#### Brief 1
Translate this sentence from the judgment on fraud into Spanish: "The general rule is that he who alleges fraud has the burden of establishing it."

#### Passage
------------------------
Thus in view of the proposition of law laid down in the aforementioned cases it has to be held that the petitioner/appellant is not entitled to any relief in view of the fact that he is claiming reliefs on the basis of forged mark-sheets.

Learned counsel for the appellant, however, submitted that no presumption can be raised that fraud was committed by the petitioner and in support of this contention he relied upon a decision of a Division Bench of this Court in the case of Tarkeshwar Lal & Ors., Vs. University of Gorakhpur & Ors,. 1984 UPLBEC 1437. In the said case, on the basis of the result of LL.B IInd Year the petitioners had been admitted to the LL.B IIIrd Year and though they had appeared at this examination also, later on the LL.B Part II examination was cancelled on the ground that the petitioners had committed fraud by conniving with the Dealing Assistant in interpolating the Tabulation Chart of LL.B IInd Year Examination. The Division Bench of the High Court held that not only it cannot be presumed that the petitioners themselves were responsible for such interpolation but the University was also estopped from cancelling the result of LL.B part II Examination. Reliance placed upon the aforesaid decision of the Allahabad High Court by the learned counsel for the petitioner is not justified since the Supreme Court in the appeal filed by the University against the aforesaid decision being Civil Appeal Nos. 692, 693, 719, 720 and 721 of 1980 (University of Gorakhpur & Ors,. Vs. Kanhaiya Prasad Tripathi & Anr,.), by its judgment and order dated 2nd August, 1991 set aside the judgment of the High Court and held as follows:-

"After hearing the learned counsel for the appellants, we are of the opinion that the view taken by the High Court is not correct as no question of estoppel could arise against the University if admission to examination was obtained on misrepresentation. In this view, we allow the appeals and set aside the orders of the High Court with no order as to costs."    

At this stage reference may also be made to a judgment of a Division Bench of the Allahabad High Court in the case of Satish Kumar Rao & Ors,. Vs. Gorakhpur University AIR 1981 All. 377 in which it was held:-

"In the instant case, we are satisfied that as the petitioners themselves were responsible for the fraud played upon the University, they are not entitled to any right having accrued to them on the basis of mark sheets issued subsequently.

It is true, as was argued by the petitioners' learned counsel, that the general rule is that he who pleads fraud must establish the same positively. Counsel urged that in the absence of any direct or circumstantial evidence to prove that the petitioners had a hand in the issuing of new mark sheets, no fraud could be presumed. The submission made by the learned counsel for the petitioners is not correct. The general rule is that he who alleges fraud has the burden of establishing it. But, the law equally settled is that inferences of fraud may be drawn from the circumstances inasmuch as production of direct evidence is not possible. It is for this reason that direct evidence is not insisted upon for proving it. Fraud is a transaction which may be proved by inferences reasonably drawn from an intrinsic evidence respecting the transaction itself. Elements of fraud are such as are not susceptible of proof by direct evidence, as it is not demonstrable physically. For that reasons it must of necessity be proved by circumstances shown to have been involved in the transaction in question."

We are, therefore, not inclined to accept the contention of the learned counsel for the appellant that no presumption should be drawn that the petitioner was responsible for the fraud.
------------------------
#### Brief 2
Find each line in the entries below that contains the string "those", and copy every such line. Case counts.

#### Task input
------------------------
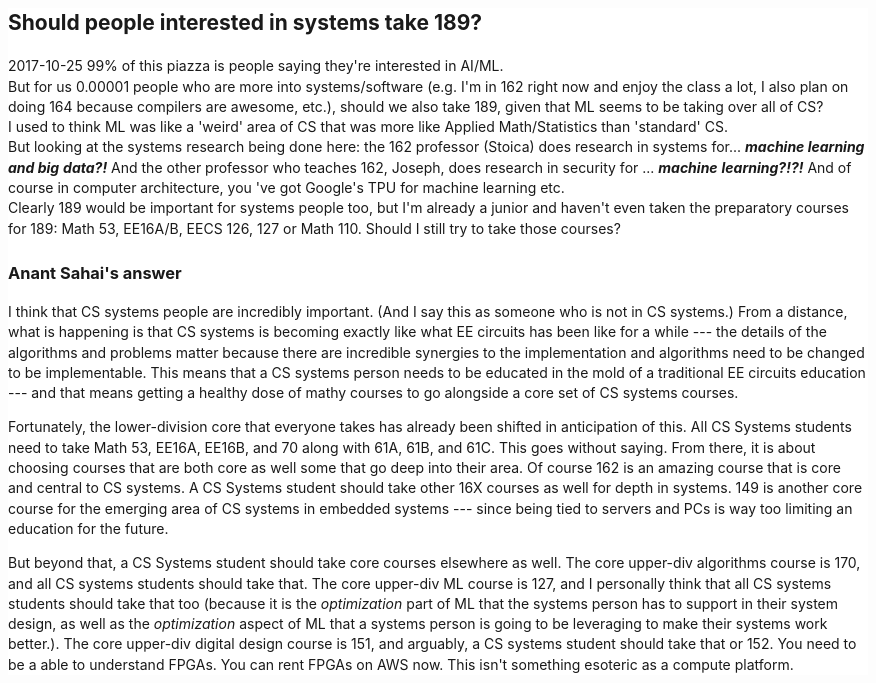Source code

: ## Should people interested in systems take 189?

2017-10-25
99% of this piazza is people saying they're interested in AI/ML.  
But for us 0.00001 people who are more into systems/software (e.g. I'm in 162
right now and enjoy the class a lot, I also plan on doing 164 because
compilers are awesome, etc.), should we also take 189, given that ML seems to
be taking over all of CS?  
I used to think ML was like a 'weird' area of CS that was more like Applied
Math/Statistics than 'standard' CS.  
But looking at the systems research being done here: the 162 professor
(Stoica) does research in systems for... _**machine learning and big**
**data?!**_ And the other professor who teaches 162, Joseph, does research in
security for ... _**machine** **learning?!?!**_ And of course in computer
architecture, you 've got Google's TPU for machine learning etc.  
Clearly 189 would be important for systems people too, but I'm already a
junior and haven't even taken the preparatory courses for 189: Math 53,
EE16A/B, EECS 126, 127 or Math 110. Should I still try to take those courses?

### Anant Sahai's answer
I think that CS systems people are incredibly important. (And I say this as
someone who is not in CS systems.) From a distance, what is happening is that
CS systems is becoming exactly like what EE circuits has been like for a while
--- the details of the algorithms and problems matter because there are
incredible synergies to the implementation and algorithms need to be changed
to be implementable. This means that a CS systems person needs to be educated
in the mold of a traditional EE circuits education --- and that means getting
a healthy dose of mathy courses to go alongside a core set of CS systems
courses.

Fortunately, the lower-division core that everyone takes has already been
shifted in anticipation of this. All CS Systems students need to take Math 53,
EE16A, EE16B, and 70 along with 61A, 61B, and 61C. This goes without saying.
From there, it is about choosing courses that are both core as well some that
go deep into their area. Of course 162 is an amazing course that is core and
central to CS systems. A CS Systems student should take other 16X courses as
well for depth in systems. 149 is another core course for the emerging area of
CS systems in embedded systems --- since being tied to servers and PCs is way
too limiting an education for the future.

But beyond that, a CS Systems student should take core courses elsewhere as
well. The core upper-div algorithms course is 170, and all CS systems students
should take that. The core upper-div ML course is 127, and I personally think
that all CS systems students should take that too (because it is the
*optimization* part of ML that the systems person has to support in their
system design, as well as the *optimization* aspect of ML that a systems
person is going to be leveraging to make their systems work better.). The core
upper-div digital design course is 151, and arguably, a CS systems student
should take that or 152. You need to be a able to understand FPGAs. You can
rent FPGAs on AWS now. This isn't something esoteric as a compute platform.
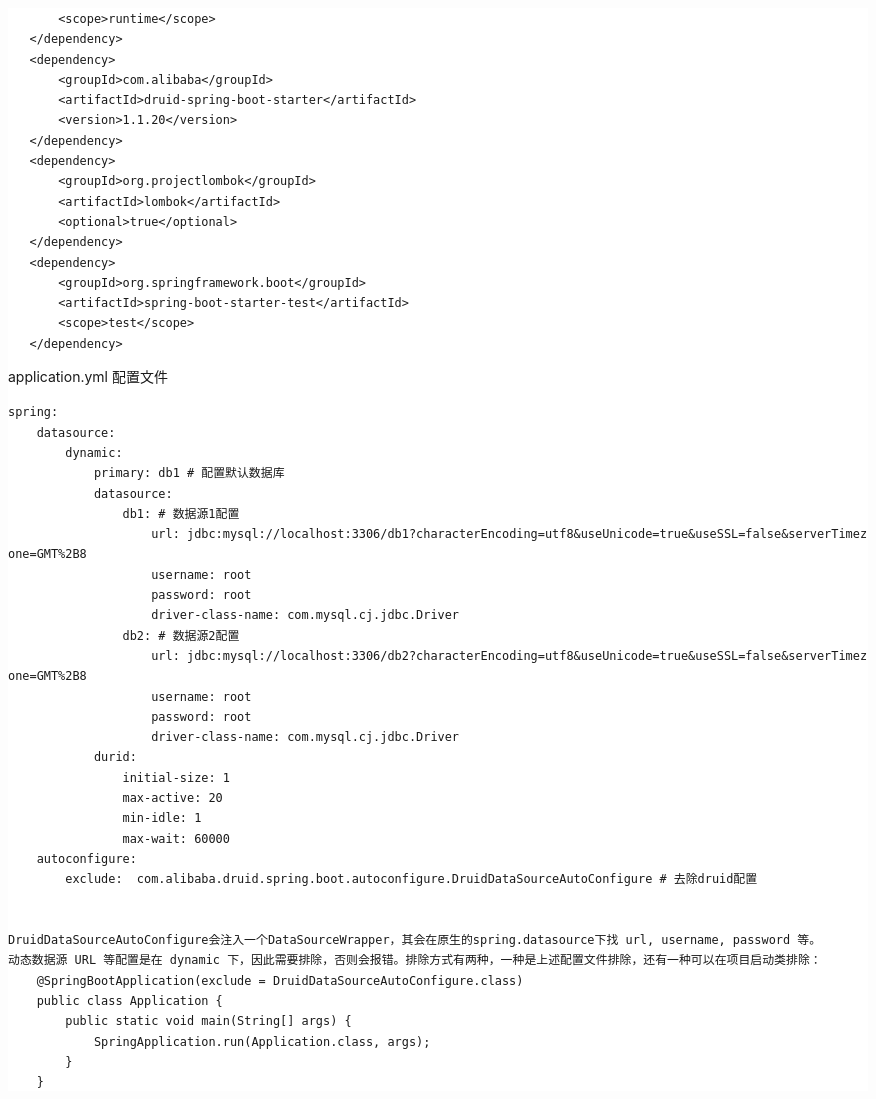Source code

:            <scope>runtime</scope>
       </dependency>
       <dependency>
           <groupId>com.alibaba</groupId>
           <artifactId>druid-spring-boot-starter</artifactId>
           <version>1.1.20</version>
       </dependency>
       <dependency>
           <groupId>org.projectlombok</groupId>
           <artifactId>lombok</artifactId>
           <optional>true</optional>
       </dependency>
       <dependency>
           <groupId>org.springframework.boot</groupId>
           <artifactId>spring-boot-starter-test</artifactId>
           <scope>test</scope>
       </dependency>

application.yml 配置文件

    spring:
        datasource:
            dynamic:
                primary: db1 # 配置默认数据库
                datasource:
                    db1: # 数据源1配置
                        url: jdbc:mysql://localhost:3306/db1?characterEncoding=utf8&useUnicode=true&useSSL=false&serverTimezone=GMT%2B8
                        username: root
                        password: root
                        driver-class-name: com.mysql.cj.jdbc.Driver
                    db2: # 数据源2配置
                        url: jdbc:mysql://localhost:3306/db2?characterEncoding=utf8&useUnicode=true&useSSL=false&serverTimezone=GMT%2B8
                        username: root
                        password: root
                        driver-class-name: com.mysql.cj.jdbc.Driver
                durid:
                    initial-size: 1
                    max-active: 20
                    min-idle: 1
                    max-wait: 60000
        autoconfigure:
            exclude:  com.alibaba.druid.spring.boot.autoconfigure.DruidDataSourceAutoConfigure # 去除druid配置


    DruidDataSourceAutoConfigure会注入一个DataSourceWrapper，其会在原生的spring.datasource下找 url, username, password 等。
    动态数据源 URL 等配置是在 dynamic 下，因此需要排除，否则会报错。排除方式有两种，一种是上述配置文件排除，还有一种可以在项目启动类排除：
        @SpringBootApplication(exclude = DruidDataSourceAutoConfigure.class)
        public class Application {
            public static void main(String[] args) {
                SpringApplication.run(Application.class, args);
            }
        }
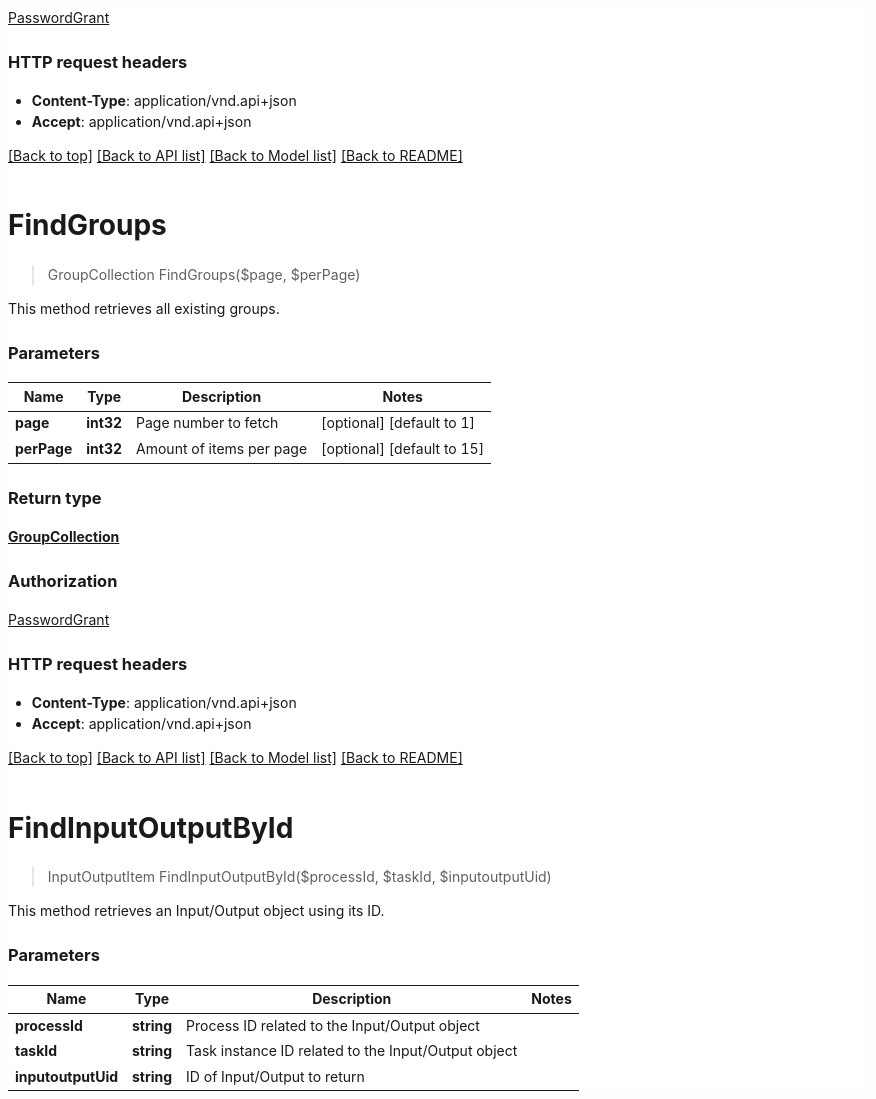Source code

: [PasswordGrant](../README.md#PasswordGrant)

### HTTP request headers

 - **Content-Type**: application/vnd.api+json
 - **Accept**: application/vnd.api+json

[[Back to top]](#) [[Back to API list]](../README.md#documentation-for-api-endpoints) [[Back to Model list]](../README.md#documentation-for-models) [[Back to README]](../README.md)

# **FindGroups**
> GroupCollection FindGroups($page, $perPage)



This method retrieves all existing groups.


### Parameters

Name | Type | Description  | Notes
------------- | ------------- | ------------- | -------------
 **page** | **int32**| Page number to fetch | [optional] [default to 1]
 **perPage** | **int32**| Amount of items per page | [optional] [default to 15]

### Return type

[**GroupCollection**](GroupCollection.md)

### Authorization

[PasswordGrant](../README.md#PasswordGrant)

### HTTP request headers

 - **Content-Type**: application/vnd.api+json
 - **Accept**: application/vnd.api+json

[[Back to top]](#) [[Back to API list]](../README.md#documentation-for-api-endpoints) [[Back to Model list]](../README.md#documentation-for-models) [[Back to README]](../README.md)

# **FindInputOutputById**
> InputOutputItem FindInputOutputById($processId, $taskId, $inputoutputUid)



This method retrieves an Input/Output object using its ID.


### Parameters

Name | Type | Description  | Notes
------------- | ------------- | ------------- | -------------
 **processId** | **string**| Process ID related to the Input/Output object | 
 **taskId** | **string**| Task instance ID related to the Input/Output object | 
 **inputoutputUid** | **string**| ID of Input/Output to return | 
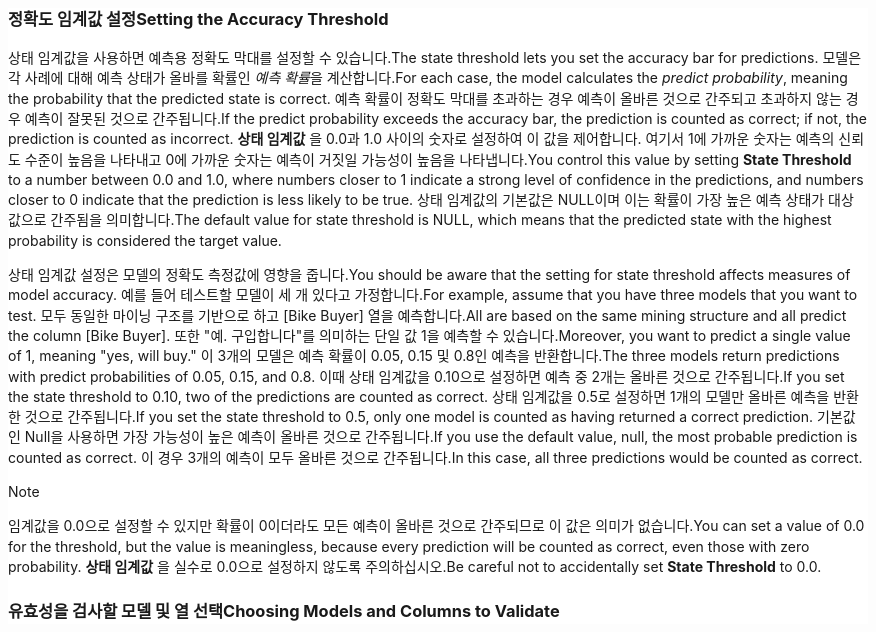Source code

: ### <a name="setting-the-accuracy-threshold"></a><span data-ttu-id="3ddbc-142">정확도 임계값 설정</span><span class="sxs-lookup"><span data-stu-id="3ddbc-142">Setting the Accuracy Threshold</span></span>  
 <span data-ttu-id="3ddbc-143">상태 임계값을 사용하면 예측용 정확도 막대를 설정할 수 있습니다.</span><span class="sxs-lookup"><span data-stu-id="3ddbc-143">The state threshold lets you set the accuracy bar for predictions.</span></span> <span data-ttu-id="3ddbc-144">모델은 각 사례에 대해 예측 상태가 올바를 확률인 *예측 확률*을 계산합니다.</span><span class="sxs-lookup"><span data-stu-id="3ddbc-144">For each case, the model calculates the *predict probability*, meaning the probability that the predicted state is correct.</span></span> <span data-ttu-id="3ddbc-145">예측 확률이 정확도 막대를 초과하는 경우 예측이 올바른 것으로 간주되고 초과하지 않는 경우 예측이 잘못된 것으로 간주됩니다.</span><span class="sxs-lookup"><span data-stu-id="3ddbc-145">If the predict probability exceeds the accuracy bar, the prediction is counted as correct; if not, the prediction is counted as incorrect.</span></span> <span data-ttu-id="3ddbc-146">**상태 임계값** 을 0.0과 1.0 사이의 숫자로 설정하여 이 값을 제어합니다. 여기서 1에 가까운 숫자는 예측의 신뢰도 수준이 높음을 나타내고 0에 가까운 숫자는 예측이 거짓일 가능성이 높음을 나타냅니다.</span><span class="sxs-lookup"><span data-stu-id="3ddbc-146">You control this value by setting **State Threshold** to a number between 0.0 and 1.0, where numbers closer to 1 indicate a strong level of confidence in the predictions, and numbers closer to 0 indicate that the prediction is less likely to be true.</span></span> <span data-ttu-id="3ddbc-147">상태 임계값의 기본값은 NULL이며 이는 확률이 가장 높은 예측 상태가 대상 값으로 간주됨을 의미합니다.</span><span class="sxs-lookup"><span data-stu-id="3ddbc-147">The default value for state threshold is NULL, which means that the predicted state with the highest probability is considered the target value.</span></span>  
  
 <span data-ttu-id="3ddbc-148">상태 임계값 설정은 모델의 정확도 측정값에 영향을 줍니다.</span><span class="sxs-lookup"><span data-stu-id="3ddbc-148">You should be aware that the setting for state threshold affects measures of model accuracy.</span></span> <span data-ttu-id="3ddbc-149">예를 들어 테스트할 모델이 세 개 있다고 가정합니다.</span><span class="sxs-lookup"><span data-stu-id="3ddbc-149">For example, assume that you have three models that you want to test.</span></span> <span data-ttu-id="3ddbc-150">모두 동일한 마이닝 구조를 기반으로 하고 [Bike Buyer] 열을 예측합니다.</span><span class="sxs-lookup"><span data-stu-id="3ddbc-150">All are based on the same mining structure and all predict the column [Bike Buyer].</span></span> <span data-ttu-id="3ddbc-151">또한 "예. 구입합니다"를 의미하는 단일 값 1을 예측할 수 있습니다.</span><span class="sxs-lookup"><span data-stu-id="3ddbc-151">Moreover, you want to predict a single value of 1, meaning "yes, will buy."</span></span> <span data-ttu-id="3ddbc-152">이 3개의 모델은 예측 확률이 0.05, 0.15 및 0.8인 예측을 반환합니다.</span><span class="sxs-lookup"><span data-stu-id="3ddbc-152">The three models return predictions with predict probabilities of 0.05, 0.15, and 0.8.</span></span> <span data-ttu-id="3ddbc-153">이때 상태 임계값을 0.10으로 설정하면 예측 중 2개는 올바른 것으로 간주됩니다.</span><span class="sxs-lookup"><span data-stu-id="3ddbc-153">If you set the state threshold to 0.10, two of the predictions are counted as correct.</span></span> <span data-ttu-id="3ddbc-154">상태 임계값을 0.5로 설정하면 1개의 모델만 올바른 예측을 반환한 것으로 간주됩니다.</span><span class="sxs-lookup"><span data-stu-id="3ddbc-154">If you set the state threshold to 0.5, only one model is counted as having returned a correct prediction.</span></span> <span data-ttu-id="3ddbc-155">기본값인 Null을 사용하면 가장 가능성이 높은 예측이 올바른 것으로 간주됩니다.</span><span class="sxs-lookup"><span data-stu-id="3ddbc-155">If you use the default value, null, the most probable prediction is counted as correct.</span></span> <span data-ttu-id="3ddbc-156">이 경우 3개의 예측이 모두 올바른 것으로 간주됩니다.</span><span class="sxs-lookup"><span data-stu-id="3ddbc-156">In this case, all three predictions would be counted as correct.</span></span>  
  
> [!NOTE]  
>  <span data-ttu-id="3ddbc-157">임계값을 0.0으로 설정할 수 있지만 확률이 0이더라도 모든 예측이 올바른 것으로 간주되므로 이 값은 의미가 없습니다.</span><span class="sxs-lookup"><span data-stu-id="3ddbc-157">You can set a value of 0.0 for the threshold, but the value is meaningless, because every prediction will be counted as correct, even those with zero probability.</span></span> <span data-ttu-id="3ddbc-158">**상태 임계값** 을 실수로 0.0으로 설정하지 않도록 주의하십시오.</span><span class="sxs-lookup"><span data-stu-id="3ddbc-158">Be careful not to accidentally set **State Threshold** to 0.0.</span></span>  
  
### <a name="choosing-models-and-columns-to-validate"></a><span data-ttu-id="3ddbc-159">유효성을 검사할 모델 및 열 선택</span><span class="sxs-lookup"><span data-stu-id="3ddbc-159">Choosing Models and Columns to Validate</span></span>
------------------------
#### Expected answer 1
La regla general es que quien alega el fraude tiene la carga de probarlo.

#### Expected answer 2
EE16A/B, EECS 126, 127 or Math 110. Should I still try to take those courses?
>  <span data-ttu-id="3ddbc-157">임계값을 0.0으로 설정할 수 있지만 확률이 0이더라도 모든 예측이 올바른 것으로 간주되므로 이 값은 의미가 없습니다.</span><span class="sxs-lookup"><span data-stu-id="3ddbc-157">You can set a value of 0.0 for the threshold, but the value is meaningless, because every prediction will be counted as correct, even those with zero probability.</span></span> <span data-ttu-id="3ddbc-158">**상태 임계값** 을 실수로 0.0으로 설정하지 않도록 주의하십시오.</span><span class="sxs-lookup"><span data-stu-id="3ddbc-158">Be careful not to accidentally set **State Threshold** to 0.0.</span></span>  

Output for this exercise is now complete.